### RECORDS PROVIDED ###
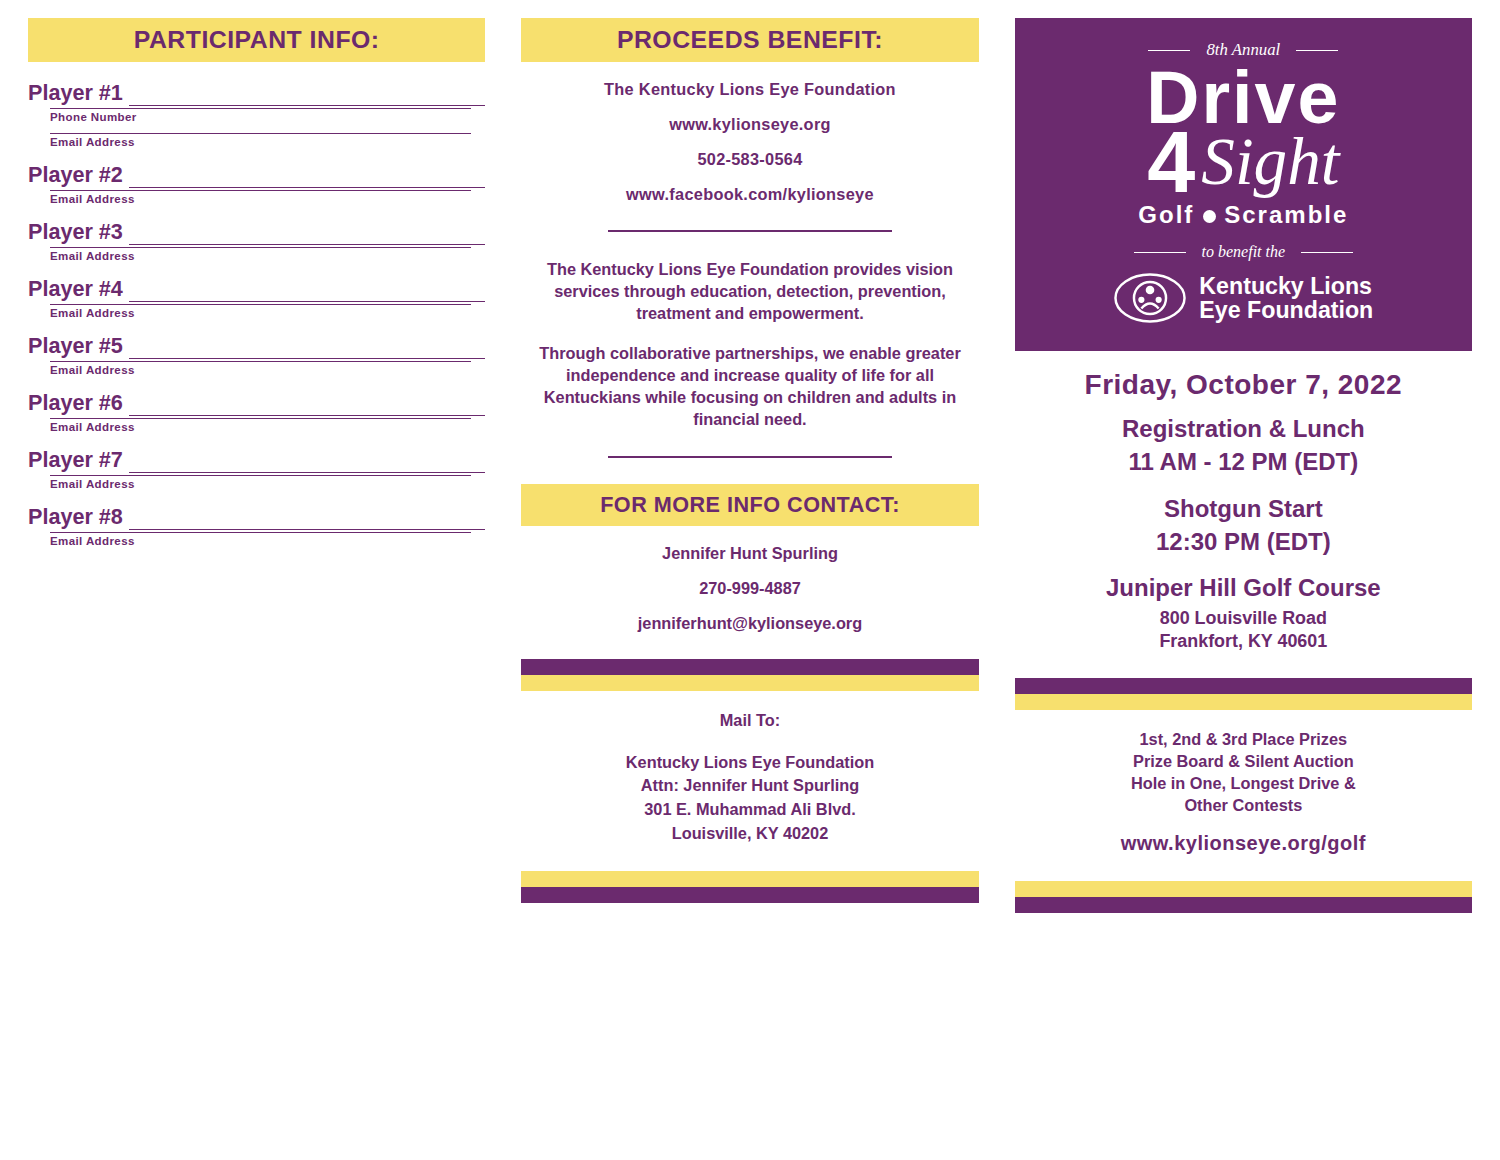Participant Info:
Player #1
Phone Number
Email Address
Player #2
Email Address
Player #3
Email Address
Player #4
Email Address
Player #5
Email Address
Player #6
Email Address
Player #7
Email Address
Player #8
Email Address
Proceeds Benefit:
The Kentucky Lions Eye Foundation
www.kylionseye.org
502-583-0564
www.facebook.com/kylionseye
The Kentucky Lions Eye Foundation provides vision services through education, detection, prevention, treatment and empowerment.
Through collaborative partnerships, we enable greater independence and increase quality of life for all Kentuckians while focusing on children and adults in financial need.
For More Info Contact:
Jennifer Hunt Spurling
270-999-4887
jenniferhunt@kylionseye.org
Mail To:
Kentucky Lions Eye Foundation
Attn: Jennifer Hunt Spurling
301 E. Muhammad Ali Blvd.
Louisville, KY 40202
8th Annual
Drive
4 Sight
Golf Scramble
to benefit the
Kentucky Lions
Eye Foundation
Friday, October 7, 2022
Registration & Lunch
11 AM - 12 PM (EDT)
Shotgun Start
12:30 PM (EDT)
Juniper Hill Golf Course
800 Louisville Road
Frankfort, KY 40601
1st, 2nd & 3rd Place Prizes
Prize Board & Silent Auction
Hole in One, Longest Drive &
Other Contests
www.kylionseye.org/golf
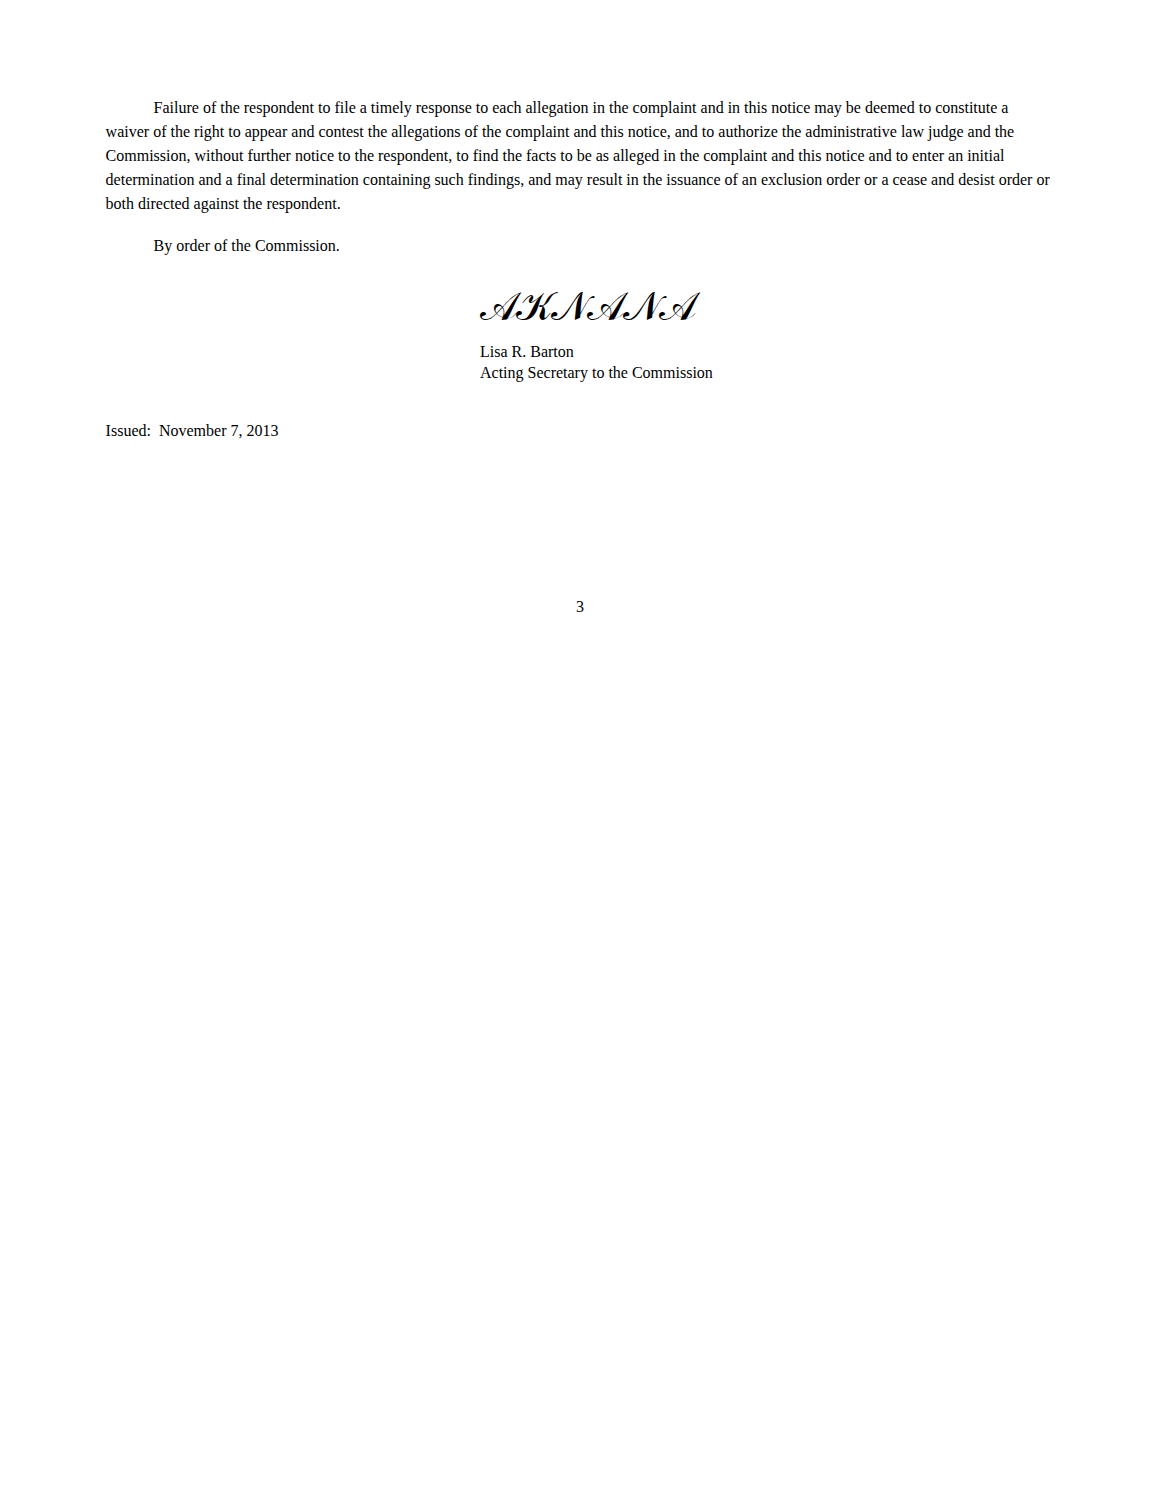Failure of the respondent to file a timely response to each allegation in the complaint and in this notice may be deemed to constitute a waiver of the right to appear and contest the allegations of the complaint and this notice, and to authorize the administrative law judge and the Commission, without further notice to the respondent, to find the facts to be as alleged in the complaint and this notice and to enter an initial determination and a final determination containing such findings, and may result in the issuance of an exclusion order or a cease and desist order or both directed against the respondent.
By order of the Commission.
𝒜𝒦𝒩𝒜𝒩𝒜
Lisa R. Barton
Acting Secretary to the Commission
Issued: November 7, 2013
3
###
EXERCISE INSTRUCTIONS |
Repeat the material exactly. Skip the images.

RESPONSE AREA |
Participant Info:
Player #1
Phone Number
Email Address
Player #2
Email Address
Player #3
Email Address
Player #4
Email Address
Player #5
Email Address
Player #6
Email Address
Player #7
Email Address
Player #8
Email Address
Proceeds Benefit:
The Kentucky Lions Eye Foundation
www.kylionseye.org
502-583-0564
www.facebook.com/kylionseye
The Kentucky Lions Eye Foundation provides vision services through education, detection, prevention, treatment and empowerment.
Through collaborative partnerships, we enable greater independence and increase quality of life for all Kentuckians while focusing on children and adults in financial need.
For More Info Contact:
Jennifer Hunt Spurling
270-999-4887
jenniferhunt@kylionseye.org
Mail To:
Kentucky Lions Eye Foundation
Attn: Jennifer Hunt Spurling
301 E. Muhammad Ali Blvd.
Louisville, KY 40202
8th Annual
Drive
4 Sight
Golf Scramble
to benefit the
Kentucky Lions
Eye Foundation
Friday, October 7, 2022
Registration & Lunch
11 AM - 12 PM (EDT)
Shotgun Start
12:30 PM (EDT)
Juniper Hill Golf Course
800 Louisville Road
Frankfort, KY 40601
1st, 2nd & 3rd Place Prizes
Prize Board & Silent Auction
Hole in One, Longest Drive &
Other Contests
www.kylionseye.org/golf
Failure of the respondent to file a timely response to each allegation in the complaint and in this notice may be deemed to constitute a waiver of the right to appear and contest the allegations of the complaint and this notice, and to authorize the administrative law judge and the Commission, without further notice to the respondent, to find the facts to be as alleged in the complaint and this notice and to enter an initial determination and a final determination containing such findings, and may result in the issuance of an exclusion order or a cease and desist order or both directed against the respondent.
By order of the Commission.
𝒜𝒦𝒩𝒜𝒩𝒜
Lisa R. Barton
Acting Secretary to the Commission
Issued: November 7, 2013
3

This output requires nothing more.